- [WHAT YOU SHOULD DO] In the listing that follows, the lines starting at the one containing "lr_log: -2.8 -> -3.2" and ending at the one containing "hidden_size_3: none -> 111" are to be returned exactly, both boundary lines included, and no others.

- [PROVIDED DATA]
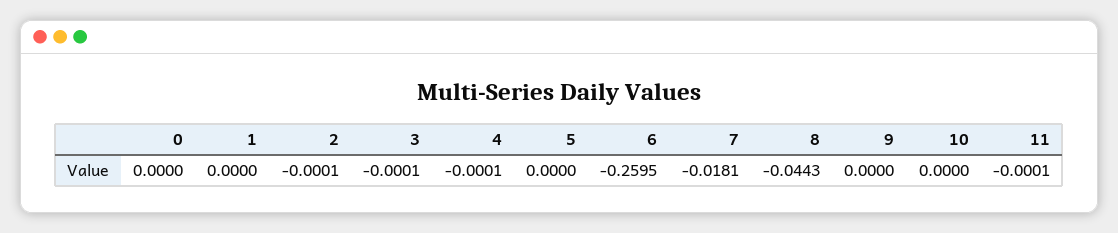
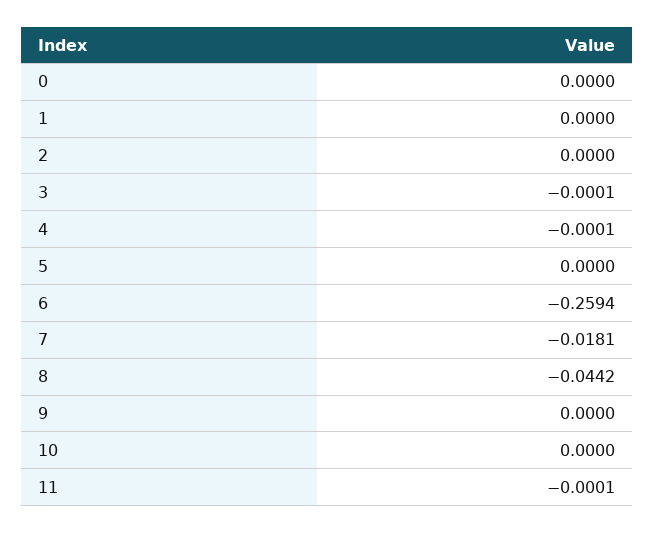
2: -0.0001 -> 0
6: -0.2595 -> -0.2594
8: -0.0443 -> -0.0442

---

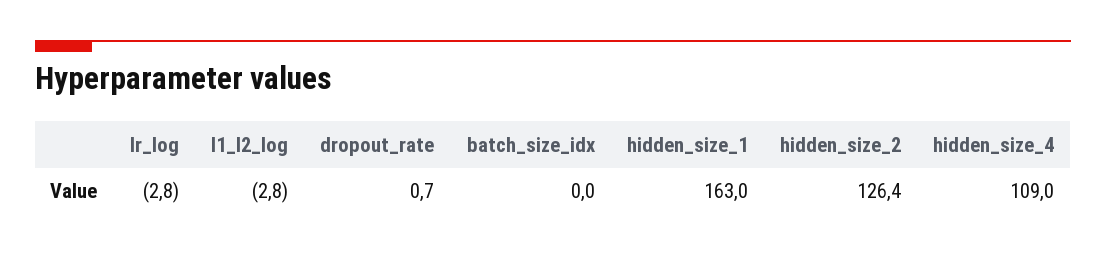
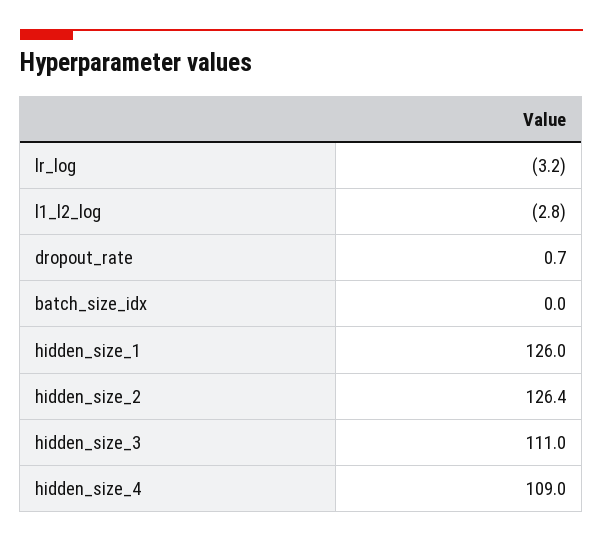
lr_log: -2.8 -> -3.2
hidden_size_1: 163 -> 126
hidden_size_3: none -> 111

- [RESPONSE BOX]
lr_log: -2.8 -> -3.2
hidden_size_1: 163 -> 126
hidden_size_3: none -> 111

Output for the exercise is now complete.